• PAGE
· · · · ·

# call by name/ callback rights



## butcher733 (Aug 4, 2012)

Does your local have this wording in its CBA? If so, what was the catalyst for the change in the CBA to include it?


----------



## HackWork (Oct 2, 2009)

My local has always had foreman call by name. About 2 years ago they added journeyman recall which meant a contractor can call back a journeyman from where ever he is on the list up to 6 months from his layoff date.


----------



## butcher733 (Aug 4, 2012)

HackWork said:


> My local has always had foreman call by name. About 2 years ago they added journeyman recall which meant a contractor can call back a journeyman from where ever he is on the list up to 6 months from his layoff date.


Why did they add callback?


----------



## HackWork (Oct 2, 2009)

butcher733 said:


> Why did they add callback?

· · · · ·

• RECORDED DATA
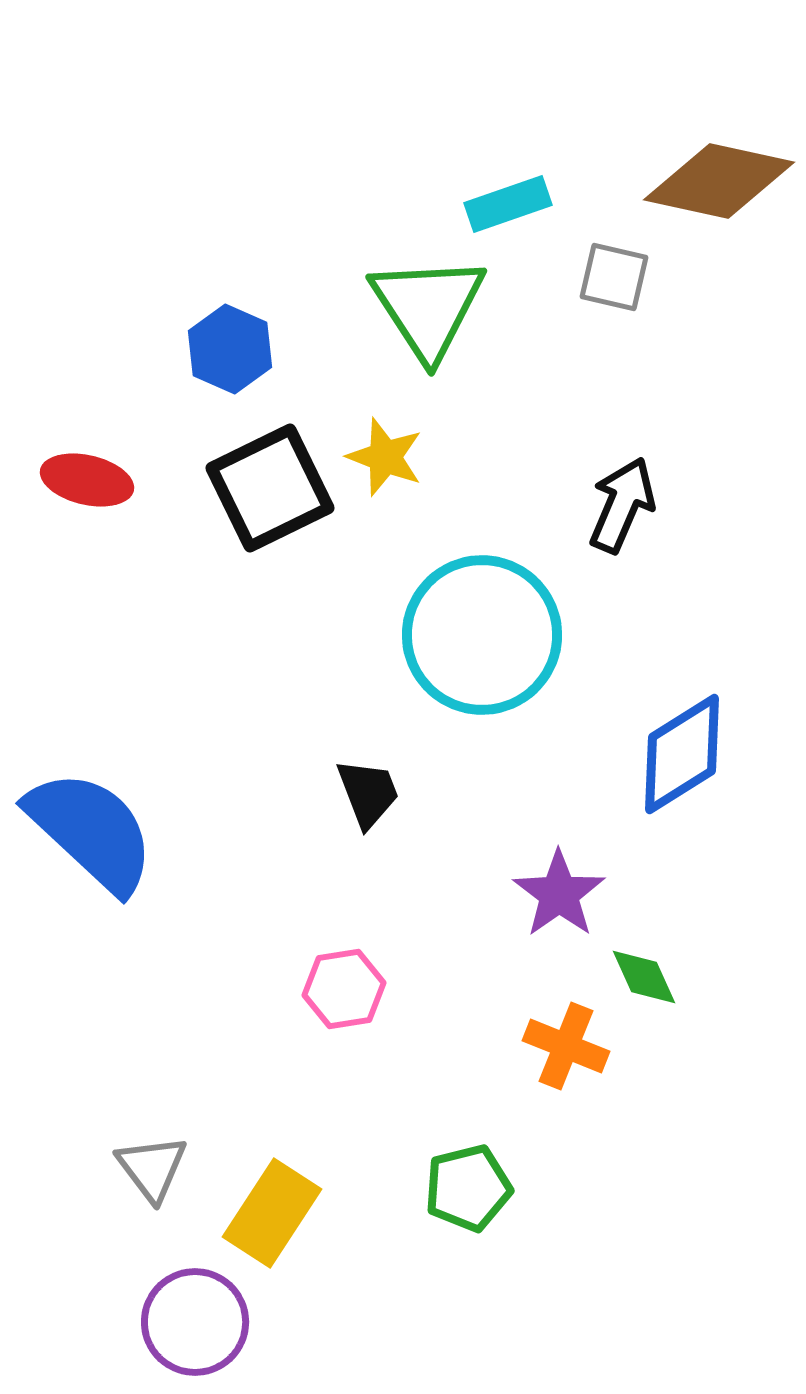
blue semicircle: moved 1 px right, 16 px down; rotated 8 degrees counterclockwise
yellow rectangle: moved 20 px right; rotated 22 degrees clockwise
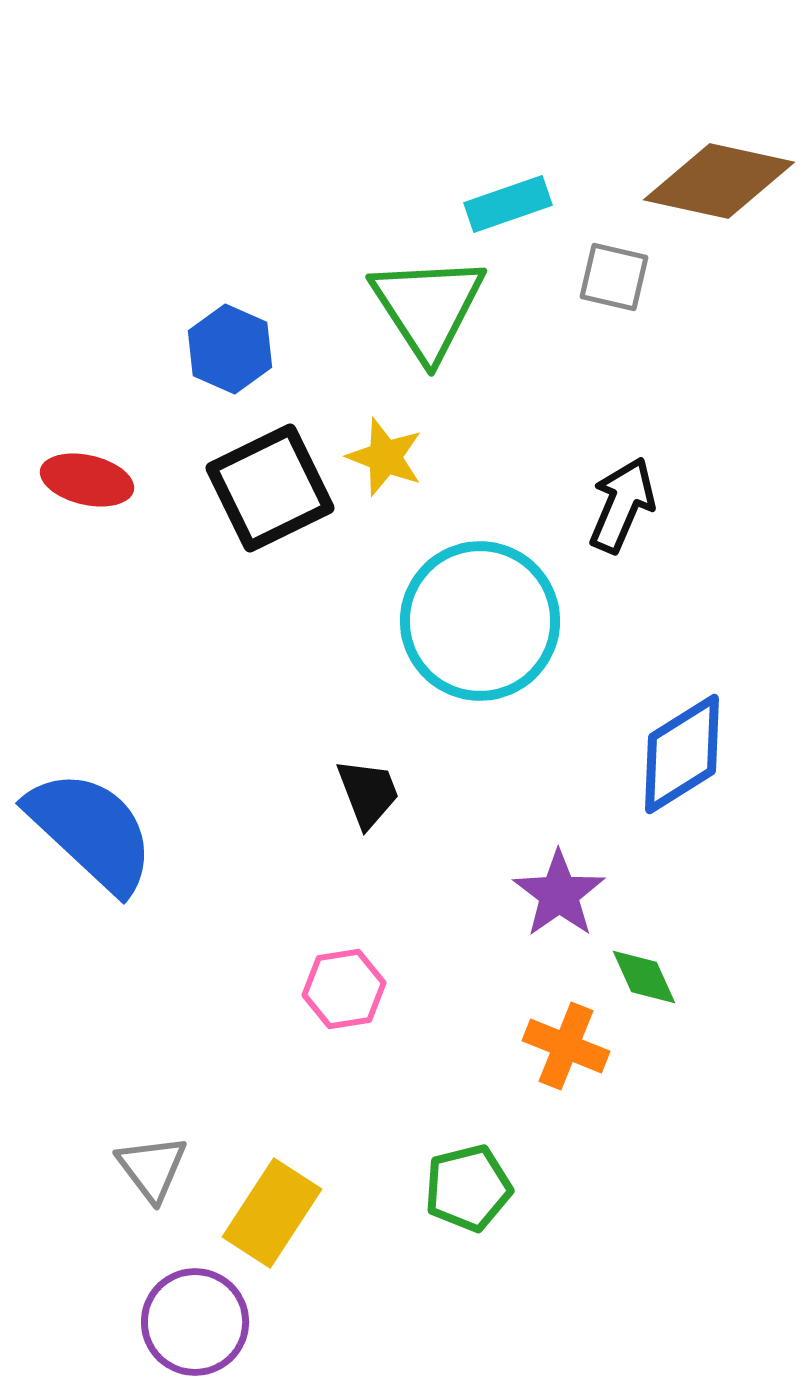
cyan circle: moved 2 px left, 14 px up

· · · · ·

• GIVEN REQUEST 1
In the callback rights thread, list the author and date shown at the top of each post, in the order the posts appear.
• GIVEN REQUEST 2
Retype the callback rights thread from "# call by name/" up to and including "to include it?".
• GIVEN REQUEST 3
Write what comes next in the callback rights thread, starting right after its last line.
You won't need the listing at all.

• EXERCISE RESPONSE 1
- butcher733 (Aug 4, 2012)
- HackWork (Oct 2, 2009)
- butcher733 (Aug 4, 2012)
- HackWork (Oct 2, 2009)

• EXERCISE RESPONSE 2
# call by name/ callback rights



## butcher733 (Aug 4, 2012)

Does your local have this wording in its CBA? If so, what was the catalyst for the change in the CBA to include it?

• EXERCISE RESPONSE 3
I guess to stop the members from doing their own company furloughing. All of us that worked a lot liked the idea because it meant that the contractors could call us back. The bench riders didn't like the idea because it meant that they would be riding the bench longer.


----------



## eejack (Jul 14, 2012)

We have foreman call by name ( with certain restrictions ), but journeymen cannot be called by name.


----------



## erics37 (May 7, 2009)

eejack said:


> We have foreman call by name ( with certain restrictions ), but journeymen cannot be called by name.


Same here.


----------



## brian john (Mar 11, 2007)

Here you can call by name but you have to pay over scale.

I can see pros and cons to the system, may be contentious in job strapped towns.


----------



## denny3992 (Jul 12, 2010)

743 reading pa has call by name( for special skills) which is bullshi+ cuz they consider instrumentation termination a special skill! Also recall and also foreman


----------



## eejack (Jul 14, 2012)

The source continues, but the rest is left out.